Il s’agit aussi pour Sébastien Lecornu de convaincre l’opinion, autant que les forces politiques, du bien-fondé de sa méthode : trouver des terrains d’entente, en particulier sur le budget, permettant de gouverner sans majorité.
Sébastien Lecornu est très proche d’Emmanuel Macron, avec qui il a encore longuement déjeuné vendredi à l’Elysée. Sa nomination coïncide avec plusieurs mouvements sociaux. Le jour de sa prise de fonctions, mercredi, une mobilisation lancée sur les réseaux sociaux pour « bloquer » le pays a réuni 200 000 manifestants, et une autre journée de manifestations à l’appel des syndicats est prévue le 18 septembre.

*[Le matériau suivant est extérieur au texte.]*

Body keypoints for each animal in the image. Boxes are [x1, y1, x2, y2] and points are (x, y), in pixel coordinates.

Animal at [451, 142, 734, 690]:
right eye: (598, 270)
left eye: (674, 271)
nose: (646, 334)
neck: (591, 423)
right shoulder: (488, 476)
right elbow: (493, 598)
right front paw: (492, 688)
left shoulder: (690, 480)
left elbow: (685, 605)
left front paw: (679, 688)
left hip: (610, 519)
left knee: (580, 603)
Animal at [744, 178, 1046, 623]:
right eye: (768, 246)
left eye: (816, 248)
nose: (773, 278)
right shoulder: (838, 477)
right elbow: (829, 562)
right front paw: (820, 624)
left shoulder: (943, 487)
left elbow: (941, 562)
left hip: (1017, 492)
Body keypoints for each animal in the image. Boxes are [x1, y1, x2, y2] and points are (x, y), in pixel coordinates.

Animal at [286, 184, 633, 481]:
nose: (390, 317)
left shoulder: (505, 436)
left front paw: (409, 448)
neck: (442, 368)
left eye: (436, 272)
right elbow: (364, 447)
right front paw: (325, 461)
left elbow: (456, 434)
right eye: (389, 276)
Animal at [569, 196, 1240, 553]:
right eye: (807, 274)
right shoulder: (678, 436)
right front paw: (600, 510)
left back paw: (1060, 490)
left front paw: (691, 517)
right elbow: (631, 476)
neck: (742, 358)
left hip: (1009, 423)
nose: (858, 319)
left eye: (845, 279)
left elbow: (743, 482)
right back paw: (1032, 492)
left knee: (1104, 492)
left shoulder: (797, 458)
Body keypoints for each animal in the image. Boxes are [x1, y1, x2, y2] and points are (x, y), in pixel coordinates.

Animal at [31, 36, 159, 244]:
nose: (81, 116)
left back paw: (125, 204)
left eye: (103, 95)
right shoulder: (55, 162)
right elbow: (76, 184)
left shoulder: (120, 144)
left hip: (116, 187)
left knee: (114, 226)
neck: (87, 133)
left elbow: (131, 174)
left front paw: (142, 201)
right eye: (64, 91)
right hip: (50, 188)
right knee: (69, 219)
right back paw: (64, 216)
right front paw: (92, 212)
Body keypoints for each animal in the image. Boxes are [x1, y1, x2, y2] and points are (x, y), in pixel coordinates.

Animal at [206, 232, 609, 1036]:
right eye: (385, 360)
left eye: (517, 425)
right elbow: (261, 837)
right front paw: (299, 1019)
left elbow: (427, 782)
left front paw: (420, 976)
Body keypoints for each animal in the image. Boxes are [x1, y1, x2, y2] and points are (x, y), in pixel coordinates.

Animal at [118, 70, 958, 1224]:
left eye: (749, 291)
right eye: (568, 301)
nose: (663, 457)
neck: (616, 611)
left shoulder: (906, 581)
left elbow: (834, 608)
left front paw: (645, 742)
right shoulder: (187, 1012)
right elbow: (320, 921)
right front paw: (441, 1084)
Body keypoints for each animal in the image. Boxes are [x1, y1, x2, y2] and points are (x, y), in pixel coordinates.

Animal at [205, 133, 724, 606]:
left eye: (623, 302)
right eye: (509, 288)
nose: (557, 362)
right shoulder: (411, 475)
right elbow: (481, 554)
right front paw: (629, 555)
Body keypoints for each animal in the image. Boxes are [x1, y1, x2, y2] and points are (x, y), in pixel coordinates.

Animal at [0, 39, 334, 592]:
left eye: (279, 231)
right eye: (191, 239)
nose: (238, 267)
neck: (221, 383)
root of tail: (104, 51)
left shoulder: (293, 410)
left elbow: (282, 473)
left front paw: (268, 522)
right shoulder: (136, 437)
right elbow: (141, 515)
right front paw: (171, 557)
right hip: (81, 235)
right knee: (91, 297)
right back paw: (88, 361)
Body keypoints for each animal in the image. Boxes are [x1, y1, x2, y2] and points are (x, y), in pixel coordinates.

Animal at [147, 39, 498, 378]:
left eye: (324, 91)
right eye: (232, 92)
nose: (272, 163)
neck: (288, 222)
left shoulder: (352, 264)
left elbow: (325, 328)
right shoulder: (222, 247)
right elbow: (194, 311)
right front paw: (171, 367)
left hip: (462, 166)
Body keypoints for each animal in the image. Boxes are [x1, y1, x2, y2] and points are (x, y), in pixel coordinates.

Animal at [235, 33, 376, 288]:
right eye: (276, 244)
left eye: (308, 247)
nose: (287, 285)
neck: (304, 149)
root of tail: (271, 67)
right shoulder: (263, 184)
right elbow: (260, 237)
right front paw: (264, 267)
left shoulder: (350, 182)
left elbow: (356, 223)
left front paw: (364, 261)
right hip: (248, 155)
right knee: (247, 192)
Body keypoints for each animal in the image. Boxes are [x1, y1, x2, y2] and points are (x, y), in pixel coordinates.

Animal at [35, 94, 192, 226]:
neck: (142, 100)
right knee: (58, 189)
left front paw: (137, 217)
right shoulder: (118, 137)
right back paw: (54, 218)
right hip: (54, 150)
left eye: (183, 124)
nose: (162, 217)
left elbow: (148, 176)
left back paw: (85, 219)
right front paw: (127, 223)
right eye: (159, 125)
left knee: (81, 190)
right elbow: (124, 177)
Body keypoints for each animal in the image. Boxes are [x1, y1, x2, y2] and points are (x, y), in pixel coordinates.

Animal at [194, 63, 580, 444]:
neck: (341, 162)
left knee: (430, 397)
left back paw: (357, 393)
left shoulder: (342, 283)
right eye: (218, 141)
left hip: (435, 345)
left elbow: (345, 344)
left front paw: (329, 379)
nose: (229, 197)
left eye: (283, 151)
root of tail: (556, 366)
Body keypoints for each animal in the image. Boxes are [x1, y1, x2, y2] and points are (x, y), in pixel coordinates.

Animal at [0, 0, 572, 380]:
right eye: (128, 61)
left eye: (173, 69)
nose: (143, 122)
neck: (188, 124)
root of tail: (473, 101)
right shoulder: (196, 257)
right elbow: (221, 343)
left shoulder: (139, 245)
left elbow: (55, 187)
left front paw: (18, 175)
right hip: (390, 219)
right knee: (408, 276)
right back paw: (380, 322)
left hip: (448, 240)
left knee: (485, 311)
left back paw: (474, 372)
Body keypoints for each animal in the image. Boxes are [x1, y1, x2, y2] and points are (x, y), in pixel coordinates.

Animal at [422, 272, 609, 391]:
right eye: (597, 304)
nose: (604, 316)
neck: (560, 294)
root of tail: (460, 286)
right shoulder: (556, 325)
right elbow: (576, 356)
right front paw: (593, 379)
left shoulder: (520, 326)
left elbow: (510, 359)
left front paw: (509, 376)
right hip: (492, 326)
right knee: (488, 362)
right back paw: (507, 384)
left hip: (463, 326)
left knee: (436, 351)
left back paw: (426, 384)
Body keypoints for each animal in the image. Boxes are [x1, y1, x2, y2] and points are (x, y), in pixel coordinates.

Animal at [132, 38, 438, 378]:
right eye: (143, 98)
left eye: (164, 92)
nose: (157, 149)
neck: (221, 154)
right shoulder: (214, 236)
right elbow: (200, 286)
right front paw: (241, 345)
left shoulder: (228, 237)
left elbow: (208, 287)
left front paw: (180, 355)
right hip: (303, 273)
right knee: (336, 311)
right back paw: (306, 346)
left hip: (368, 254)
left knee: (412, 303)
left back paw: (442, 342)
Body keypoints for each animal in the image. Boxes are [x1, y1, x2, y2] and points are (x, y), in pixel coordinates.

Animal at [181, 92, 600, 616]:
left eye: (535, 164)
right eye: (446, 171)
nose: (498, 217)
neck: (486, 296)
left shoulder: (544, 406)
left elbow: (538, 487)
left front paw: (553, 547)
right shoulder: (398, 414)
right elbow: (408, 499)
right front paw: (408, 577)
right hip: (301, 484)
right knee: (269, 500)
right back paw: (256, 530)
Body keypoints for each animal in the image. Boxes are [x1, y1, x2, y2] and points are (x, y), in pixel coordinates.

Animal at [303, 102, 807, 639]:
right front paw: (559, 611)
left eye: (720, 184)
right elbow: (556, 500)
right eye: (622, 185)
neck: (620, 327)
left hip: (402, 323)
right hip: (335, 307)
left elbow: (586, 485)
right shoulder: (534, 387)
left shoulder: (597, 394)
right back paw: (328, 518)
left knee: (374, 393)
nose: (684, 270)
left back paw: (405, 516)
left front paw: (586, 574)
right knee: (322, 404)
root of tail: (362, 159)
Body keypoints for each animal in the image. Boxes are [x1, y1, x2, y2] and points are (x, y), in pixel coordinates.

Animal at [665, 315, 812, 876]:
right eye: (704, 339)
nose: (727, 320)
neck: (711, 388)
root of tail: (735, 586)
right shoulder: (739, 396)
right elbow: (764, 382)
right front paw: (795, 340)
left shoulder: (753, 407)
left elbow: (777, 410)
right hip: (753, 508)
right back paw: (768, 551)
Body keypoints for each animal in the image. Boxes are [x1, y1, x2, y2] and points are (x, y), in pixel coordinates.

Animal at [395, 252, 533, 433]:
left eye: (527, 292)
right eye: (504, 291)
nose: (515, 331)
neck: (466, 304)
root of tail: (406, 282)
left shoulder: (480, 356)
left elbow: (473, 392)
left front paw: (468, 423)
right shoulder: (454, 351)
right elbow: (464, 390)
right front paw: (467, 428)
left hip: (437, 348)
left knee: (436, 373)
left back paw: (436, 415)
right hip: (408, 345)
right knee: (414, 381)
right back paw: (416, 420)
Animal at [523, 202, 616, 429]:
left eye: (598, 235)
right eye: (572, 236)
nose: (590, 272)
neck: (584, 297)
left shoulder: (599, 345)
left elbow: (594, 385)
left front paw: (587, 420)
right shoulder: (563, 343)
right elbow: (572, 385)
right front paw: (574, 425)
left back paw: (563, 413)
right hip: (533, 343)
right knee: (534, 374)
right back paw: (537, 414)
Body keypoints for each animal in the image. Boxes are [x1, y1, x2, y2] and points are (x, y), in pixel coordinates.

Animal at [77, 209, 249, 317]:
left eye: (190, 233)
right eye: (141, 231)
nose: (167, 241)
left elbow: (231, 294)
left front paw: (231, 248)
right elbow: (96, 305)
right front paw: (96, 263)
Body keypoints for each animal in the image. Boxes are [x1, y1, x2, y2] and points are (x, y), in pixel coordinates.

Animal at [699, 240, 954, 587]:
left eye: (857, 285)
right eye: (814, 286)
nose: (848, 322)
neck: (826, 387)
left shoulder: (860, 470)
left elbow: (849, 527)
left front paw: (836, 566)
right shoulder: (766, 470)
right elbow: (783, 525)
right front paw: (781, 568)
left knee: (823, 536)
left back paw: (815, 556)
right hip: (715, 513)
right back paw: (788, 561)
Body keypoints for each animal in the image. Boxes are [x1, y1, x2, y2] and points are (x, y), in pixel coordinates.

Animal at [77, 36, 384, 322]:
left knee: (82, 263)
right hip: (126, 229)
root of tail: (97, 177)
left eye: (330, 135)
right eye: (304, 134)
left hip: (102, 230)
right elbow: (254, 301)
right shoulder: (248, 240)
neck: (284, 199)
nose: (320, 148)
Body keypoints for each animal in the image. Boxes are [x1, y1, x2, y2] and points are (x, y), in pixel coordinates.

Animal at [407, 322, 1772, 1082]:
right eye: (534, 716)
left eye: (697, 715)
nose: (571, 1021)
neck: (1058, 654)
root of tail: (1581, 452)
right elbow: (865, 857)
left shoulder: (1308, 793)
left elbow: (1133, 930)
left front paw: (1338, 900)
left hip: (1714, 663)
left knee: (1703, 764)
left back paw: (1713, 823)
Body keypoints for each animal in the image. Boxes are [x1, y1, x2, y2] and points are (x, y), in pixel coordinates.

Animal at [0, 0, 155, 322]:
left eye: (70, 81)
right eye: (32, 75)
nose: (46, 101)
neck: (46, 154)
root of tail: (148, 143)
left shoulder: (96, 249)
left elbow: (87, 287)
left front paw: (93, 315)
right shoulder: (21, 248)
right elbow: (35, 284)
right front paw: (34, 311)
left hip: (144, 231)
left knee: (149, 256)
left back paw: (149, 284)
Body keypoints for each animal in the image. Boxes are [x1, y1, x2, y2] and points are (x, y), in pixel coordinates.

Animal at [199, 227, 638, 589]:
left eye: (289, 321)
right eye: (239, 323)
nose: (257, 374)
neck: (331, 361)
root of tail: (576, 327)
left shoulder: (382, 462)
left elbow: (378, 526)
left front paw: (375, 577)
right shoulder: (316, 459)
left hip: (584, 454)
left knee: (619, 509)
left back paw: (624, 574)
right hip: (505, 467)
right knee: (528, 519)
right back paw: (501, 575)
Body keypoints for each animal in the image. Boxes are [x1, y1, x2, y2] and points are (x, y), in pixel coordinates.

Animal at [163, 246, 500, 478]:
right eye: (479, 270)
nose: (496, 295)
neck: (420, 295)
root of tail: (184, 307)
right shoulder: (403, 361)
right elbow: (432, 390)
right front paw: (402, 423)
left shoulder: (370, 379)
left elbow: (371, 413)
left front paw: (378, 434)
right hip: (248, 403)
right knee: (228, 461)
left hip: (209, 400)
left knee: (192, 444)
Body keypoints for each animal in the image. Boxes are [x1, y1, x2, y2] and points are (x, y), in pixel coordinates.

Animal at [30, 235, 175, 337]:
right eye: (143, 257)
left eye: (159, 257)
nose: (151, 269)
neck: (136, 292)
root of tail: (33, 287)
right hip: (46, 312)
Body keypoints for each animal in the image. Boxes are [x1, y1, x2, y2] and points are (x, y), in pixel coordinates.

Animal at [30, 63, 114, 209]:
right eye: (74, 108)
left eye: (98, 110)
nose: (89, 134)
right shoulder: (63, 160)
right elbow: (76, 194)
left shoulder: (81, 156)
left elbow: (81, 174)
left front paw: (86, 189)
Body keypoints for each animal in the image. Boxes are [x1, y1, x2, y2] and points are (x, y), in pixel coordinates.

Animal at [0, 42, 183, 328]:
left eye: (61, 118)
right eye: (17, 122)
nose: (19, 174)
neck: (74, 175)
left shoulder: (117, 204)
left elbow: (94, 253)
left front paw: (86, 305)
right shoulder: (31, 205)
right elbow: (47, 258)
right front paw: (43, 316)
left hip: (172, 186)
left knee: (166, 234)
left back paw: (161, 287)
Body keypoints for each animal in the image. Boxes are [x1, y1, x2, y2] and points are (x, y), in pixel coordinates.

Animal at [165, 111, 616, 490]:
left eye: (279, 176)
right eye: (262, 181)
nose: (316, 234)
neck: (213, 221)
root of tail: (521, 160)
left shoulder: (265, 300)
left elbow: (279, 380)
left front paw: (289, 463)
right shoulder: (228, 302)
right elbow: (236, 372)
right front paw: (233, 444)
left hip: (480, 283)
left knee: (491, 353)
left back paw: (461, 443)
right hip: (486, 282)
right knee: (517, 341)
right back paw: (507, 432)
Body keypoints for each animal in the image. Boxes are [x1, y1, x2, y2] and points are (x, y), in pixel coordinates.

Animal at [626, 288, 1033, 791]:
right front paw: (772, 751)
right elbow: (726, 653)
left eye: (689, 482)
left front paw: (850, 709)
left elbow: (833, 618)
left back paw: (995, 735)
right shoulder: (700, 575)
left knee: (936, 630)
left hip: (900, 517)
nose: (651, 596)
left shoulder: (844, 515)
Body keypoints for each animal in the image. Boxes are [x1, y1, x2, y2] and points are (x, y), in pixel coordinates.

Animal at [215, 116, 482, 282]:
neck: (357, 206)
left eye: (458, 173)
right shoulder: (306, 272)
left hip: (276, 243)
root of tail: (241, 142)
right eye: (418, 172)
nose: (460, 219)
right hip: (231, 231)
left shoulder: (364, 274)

« Il y a une grande colère » chez les salariés, a dit Marylise Léon, la secrétaire générale de la CFDT, premier syndicat de France, à l’issue d’une entrevue vendredi avec le premier ministre, qui lui a dit travailler sur une « contribution des plus hauts revenus » dans le budget 2026.
C’est sur le budget que ses deux prédécesseurs, François Bayrou et Michel Barnier, sont tombés. Et Sébastien Lecornu cherche en priorité une forme d’entente avec les socialistes. Mais il lui faut dans le même temps réduire les déficits, alors que l’agence de notation Fitch a dégradé vendredi soir la note de la dette française.
Le centre et la droite de la coalition gouvernementale se disent prêts à taxer plus fortement les ultrariches sans pour autant aller jusqu’à l’instauration de la taxe Zucman sur les plus hauts patrimoines, mesure phare brandie par les socialistes et dont la droite ne veut pas. Une telle mesure marquerait en tout cas une des « ruptures » de fond prônées par Sébastien Lecornu à son arrivée, puisqu’elle briserait le tabou des hausses d’impôts de la Macronie.
Sébastien Lecornu veut aussi des changements de méthode. Il a d’abord réuni jeudi, pour la première fois depuis longtemps, les dirigeants des partis du « socle commun », Renaissance, Horizons, MoDem et Les Républicains, afin qu’ils s’entendent sur quelques priorités communes. Un format « présidents de parti » qui « permet de travailler en confiance, de façon plus directe, pour échanger sur les idées politiques, sur les arbitrages », salue un participant.
Avant les oppositions et à quelques jours d’une deuxième journée de manifestations, il a consulté les partenaires sociaux, recevant vendredi la CFDT et le Medef, avant la CGT lundi.
En quête d’un compromis pour faire passer le budget, le chef de gouvernement pourrait repartir du plan de François Bayrou délesté de ses mesures les plus controversées. A l’instar de la suppression de deux jours fériés. L’hypothèse d’une remise sur les rails du « conclave » sur les retraites semble aussi abandonnée. Les partenaires sociaux refusent de toute façon de le rouvrir. Des gestes sont attendus à l’égard des socialistes, alors qu’à l’Elysée on estime que le Rassemblement national, premier groupe à l’Assemblée nationale, se range désormais comme La France insoumise du côté du « dégagisme ».
Cultivant une parole rare, Sébastien Lecornu ne s’exprimera qu’à l’issue de ces consultations « devant les Français », avant sa déclaration de politique générale, devant le Parlement.